TASK ITEM >> Whenever a line of the material contains the string "Futterhaus", it should be copied.

GIVEN DATA >>
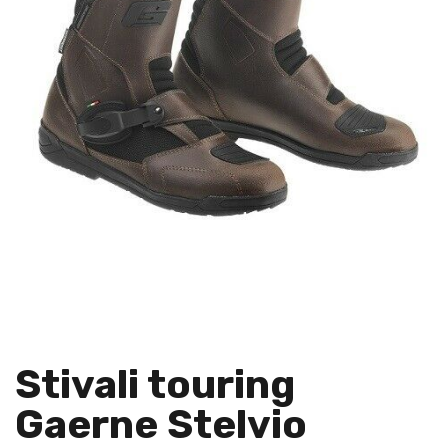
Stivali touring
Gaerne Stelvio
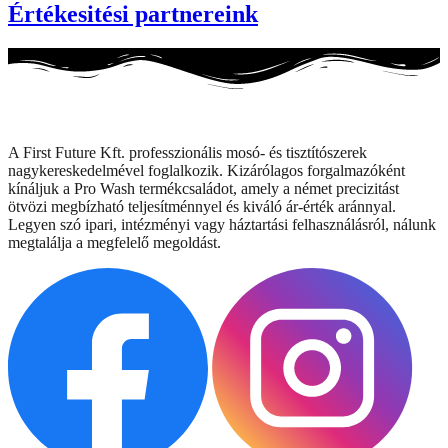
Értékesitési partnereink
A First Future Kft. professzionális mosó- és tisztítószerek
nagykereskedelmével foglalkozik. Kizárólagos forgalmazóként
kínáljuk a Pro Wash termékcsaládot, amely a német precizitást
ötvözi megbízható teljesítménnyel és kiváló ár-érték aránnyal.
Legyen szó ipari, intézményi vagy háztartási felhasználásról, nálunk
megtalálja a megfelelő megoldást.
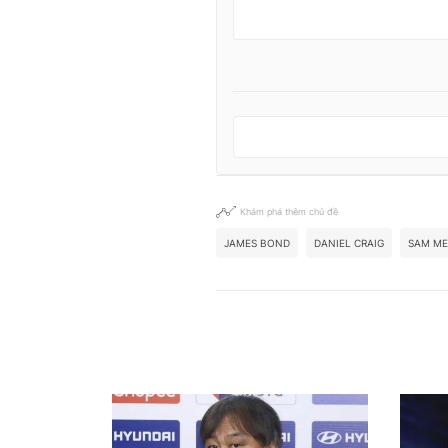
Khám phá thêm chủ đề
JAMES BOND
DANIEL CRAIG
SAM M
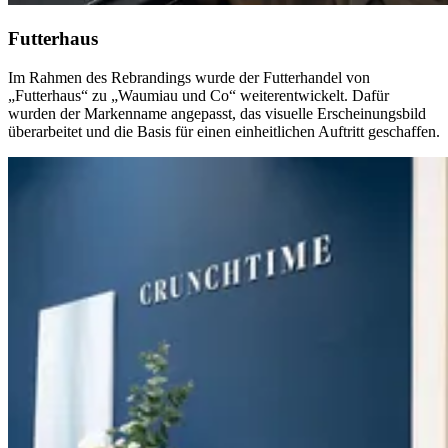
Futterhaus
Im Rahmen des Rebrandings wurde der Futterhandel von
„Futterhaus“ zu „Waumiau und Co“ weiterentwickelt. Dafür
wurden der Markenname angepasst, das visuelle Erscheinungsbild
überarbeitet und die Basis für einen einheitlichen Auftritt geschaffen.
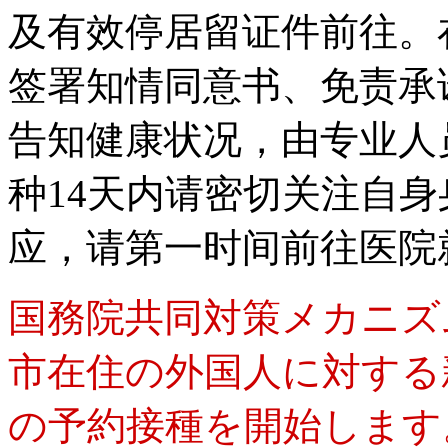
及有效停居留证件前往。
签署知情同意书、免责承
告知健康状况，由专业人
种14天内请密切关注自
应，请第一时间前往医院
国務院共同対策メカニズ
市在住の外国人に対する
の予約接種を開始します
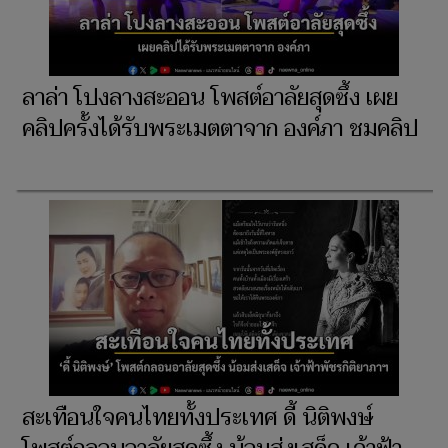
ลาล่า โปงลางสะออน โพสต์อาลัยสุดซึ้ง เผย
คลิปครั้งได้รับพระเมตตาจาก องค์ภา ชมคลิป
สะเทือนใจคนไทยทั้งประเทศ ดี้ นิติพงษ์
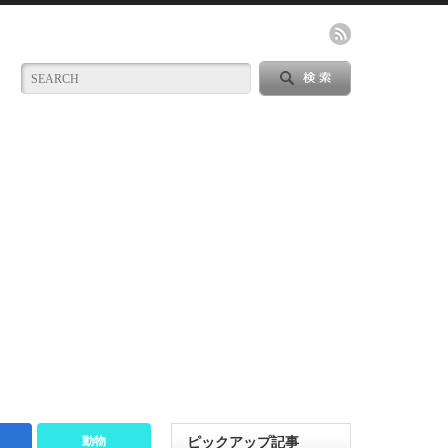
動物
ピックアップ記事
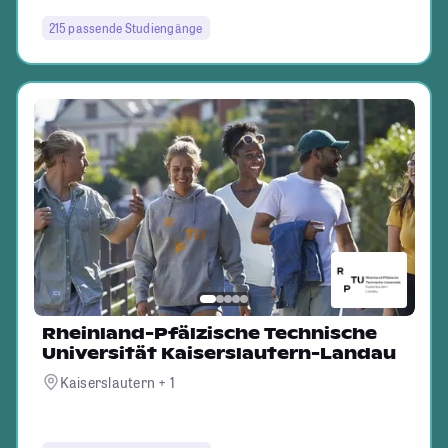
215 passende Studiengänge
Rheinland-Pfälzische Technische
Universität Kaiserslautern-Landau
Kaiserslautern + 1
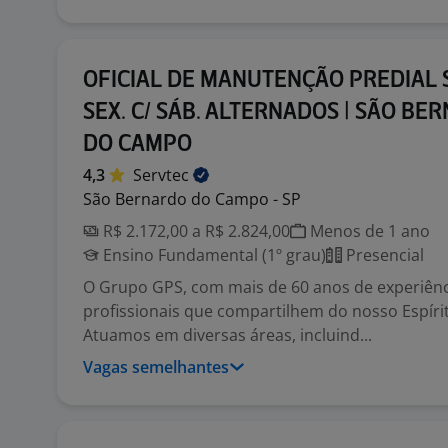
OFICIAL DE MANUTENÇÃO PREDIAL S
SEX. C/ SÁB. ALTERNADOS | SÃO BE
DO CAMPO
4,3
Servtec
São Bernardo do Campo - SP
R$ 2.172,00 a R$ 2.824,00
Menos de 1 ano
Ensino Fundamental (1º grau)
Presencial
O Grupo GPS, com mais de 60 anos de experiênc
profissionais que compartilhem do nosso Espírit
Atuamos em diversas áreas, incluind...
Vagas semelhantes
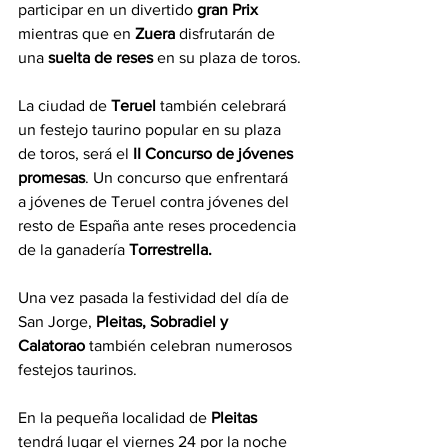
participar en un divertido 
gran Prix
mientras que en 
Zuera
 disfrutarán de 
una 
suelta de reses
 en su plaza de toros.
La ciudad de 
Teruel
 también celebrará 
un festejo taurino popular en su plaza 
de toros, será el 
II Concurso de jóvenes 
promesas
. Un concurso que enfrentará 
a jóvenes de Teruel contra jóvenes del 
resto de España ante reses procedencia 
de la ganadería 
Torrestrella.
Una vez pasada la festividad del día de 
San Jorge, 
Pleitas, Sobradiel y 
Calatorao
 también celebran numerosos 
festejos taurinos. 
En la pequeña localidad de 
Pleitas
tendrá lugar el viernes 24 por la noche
...
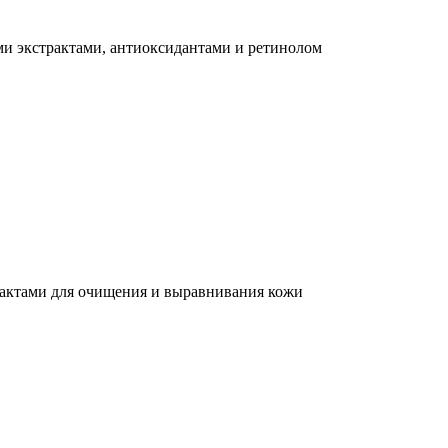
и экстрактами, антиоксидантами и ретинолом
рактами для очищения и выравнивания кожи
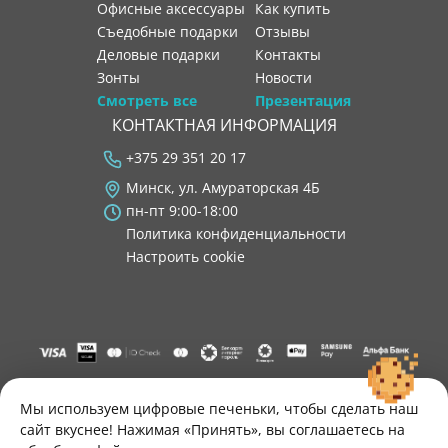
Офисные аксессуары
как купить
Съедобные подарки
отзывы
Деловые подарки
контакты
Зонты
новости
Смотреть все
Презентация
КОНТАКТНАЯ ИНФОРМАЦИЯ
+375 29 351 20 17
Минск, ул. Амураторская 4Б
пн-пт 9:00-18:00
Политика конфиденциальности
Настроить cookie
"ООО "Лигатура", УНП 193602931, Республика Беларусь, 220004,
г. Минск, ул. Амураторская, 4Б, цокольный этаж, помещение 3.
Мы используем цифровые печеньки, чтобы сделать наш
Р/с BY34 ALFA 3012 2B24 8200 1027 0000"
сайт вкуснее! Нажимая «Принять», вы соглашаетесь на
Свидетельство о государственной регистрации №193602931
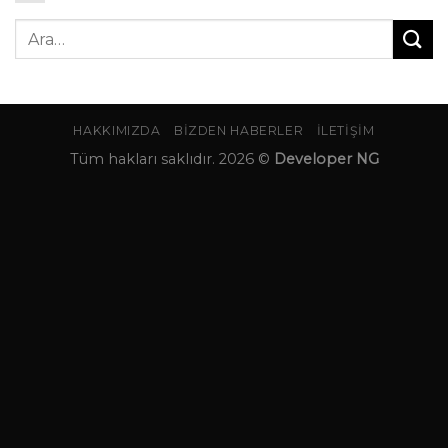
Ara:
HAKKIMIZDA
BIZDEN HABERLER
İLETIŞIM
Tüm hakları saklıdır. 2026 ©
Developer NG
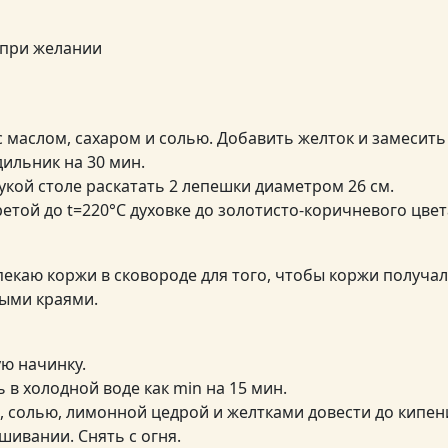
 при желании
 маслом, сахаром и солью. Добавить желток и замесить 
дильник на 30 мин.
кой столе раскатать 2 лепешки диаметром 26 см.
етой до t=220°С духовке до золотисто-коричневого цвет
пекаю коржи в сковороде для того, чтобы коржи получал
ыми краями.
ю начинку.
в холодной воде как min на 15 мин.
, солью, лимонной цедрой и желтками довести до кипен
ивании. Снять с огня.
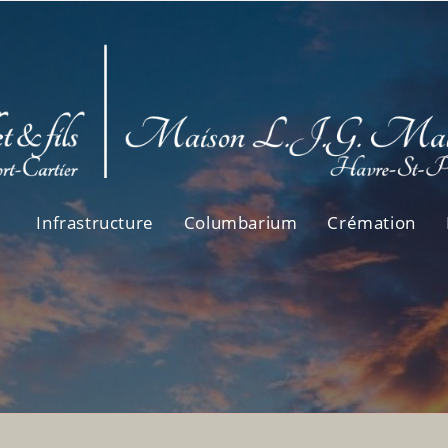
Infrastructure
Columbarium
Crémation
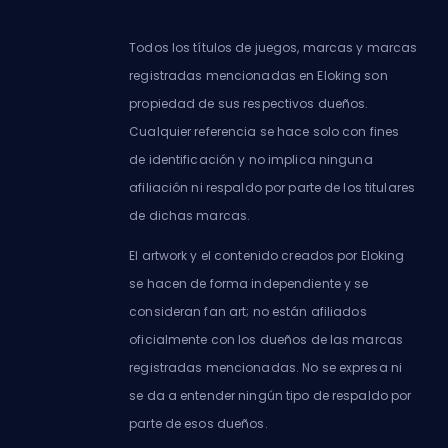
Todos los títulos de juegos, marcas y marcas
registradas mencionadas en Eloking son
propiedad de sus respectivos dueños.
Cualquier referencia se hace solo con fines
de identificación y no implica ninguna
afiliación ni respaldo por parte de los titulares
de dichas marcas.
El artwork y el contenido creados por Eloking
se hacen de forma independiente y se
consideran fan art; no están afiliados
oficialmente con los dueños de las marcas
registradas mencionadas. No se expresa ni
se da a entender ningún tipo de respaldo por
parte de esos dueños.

ANSWER TO THIS EXERCISE >>
Futterhaus
„Futterhaus“ zu „Waumiau und Co“ weiterentwickelt. Dafür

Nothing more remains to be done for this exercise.